Source texts of formatted documents:

■ ■ ■ ■ ■ ■ ■

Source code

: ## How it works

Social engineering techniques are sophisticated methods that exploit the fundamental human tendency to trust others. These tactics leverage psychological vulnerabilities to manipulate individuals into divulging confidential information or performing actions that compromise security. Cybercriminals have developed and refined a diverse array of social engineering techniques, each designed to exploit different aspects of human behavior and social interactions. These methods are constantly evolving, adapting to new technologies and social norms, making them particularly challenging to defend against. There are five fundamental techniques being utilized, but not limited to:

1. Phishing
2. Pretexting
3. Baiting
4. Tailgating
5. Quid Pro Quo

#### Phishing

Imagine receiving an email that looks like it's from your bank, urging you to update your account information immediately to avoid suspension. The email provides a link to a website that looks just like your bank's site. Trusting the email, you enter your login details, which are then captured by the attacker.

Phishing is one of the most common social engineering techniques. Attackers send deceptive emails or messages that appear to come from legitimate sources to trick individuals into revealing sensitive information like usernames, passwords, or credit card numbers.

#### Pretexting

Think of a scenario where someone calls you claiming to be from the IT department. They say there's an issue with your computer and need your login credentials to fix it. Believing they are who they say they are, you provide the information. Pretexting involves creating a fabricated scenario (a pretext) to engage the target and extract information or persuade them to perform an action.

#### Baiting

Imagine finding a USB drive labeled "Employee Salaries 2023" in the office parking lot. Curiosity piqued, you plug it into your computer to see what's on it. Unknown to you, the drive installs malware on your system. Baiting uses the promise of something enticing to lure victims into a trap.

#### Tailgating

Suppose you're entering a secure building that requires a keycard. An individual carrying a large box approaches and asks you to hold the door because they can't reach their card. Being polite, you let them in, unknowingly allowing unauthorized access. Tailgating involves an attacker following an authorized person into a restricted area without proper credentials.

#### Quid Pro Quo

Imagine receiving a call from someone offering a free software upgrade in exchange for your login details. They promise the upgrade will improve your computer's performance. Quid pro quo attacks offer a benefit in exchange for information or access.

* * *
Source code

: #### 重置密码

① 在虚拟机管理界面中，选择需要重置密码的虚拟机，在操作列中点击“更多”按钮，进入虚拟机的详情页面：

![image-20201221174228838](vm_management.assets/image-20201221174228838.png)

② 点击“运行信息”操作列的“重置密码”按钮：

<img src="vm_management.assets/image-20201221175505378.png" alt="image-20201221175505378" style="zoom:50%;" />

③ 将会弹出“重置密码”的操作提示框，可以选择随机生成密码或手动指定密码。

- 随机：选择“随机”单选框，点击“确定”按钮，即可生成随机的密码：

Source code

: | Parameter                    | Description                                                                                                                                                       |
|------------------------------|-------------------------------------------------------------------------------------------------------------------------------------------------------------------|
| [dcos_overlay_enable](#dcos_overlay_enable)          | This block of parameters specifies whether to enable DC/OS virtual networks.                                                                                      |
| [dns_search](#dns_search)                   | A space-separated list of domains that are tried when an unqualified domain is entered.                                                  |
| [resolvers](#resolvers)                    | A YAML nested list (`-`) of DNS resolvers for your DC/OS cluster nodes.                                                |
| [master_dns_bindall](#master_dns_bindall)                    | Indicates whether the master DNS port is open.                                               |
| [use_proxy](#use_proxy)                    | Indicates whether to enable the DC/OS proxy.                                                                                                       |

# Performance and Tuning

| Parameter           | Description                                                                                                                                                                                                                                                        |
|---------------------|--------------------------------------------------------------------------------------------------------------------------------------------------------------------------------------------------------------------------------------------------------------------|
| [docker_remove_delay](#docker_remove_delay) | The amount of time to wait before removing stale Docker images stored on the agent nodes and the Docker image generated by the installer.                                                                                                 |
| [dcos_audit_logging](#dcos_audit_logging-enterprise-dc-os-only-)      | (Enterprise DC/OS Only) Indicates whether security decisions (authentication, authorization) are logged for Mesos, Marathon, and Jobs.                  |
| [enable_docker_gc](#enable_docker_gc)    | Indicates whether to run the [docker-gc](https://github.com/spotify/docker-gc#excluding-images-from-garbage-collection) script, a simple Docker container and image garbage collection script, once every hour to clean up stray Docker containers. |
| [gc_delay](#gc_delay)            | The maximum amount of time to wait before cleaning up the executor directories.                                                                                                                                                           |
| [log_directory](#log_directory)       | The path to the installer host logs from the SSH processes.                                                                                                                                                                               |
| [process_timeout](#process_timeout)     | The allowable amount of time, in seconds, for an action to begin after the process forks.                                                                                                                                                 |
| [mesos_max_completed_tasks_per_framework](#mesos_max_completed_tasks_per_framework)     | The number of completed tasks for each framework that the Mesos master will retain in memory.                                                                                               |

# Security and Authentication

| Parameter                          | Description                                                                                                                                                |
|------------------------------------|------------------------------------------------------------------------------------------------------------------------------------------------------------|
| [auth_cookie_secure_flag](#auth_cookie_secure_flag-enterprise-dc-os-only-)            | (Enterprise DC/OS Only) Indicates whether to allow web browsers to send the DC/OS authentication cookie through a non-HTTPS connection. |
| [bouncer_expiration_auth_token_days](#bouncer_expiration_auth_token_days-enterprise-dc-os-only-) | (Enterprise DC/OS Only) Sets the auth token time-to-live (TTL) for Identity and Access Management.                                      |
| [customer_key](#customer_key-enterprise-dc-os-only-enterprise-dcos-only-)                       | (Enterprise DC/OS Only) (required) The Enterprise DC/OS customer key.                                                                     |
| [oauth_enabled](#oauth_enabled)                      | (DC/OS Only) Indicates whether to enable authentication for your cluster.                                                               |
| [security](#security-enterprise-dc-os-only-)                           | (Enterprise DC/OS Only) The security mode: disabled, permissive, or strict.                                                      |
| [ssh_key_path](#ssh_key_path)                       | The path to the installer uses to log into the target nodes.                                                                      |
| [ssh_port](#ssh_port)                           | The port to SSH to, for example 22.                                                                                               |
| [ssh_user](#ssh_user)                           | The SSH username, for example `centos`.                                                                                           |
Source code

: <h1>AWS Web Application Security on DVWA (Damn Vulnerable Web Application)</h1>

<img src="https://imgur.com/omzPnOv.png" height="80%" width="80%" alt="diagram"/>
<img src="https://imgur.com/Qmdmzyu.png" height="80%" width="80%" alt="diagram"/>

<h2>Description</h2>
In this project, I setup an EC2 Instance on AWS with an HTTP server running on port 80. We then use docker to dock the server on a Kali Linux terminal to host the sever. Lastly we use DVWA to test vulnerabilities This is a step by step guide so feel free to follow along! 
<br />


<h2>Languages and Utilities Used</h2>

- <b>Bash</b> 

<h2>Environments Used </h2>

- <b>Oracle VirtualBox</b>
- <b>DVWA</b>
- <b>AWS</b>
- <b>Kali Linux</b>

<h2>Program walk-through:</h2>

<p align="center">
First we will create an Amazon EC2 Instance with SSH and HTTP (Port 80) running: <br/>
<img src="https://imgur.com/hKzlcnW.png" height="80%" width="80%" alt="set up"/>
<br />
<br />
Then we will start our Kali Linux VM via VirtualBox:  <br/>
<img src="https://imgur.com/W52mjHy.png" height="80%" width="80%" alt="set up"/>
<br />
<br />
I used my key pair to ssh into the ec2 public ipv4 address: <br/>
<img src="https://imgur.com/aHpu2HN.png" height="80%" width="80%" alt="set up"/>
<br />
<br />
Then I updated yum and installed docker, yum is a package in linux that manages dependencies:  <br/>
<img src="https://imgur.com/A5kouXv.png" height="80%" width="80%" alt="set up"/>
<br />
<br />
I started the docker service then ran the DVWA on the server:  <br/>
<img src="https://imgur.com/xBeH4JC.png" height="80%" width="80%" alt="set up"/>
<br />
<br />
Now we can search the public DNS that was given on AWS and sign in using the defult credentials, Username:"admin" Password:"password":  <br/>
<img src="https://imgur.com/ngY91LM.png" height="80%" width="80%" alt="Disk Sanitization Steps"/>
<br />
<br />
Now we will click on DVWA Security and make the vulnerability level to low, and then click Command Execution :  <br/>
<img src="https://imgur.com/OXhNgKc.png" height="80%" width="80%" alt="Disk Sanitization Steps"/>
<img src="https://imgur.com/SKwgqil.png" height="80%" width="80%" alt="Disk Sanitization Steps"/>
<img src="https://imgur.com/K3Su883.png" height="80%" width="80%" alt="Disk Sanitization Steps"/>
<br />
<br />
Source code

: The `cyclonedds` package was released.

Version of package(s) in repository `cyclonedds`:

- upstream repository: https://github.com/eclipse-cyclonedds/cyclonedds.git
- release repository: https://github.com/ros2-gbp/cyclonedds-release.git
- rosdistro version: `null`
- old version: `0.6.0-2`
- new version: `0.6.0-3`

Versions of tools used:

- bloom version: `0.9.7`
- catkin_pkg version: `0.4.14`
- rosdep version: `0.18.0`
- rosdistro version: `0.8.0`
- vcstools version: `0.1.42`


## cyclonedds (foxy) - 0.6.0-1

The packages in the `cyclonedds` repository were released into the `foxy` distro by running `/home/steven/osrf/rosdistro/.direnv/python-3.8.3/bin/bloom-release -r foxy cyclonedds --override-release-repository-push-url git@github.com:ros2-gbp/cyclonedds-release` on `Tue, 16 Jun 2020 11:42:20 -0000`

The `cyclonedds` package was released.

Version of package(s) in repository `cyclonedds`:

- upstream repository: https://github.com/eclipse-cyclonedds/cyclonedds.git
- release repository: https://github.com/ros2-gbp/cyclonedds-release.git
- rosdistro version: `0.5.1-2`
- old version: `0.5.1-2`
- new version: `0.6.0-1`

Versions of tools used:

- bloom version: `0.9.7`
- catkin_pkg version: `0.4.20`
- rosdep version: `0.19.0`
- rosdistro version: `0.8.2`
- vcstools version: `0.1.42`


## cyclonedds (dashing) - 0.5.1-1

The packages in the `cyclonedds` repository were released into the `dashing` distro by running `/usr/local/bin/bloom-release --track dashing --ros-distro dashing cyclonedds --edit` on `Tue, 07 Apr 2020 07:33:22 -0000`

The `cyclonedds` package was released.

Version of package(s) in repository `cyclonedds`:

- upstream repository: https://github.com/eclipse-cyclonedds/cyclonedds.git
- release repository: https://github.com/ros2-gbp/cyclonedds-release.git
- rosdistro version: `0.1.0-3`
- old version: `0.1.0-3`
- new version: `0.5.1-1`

■ ■ ■ ■ ■ ■ ■

Directive:
From the data, collect all lines where the string "VirtualBox" appears.

Result for this task:
- <b>Oracle VirtualBox</b>
Then we will start our Kali Linux VM via VirtualBox:  <br/>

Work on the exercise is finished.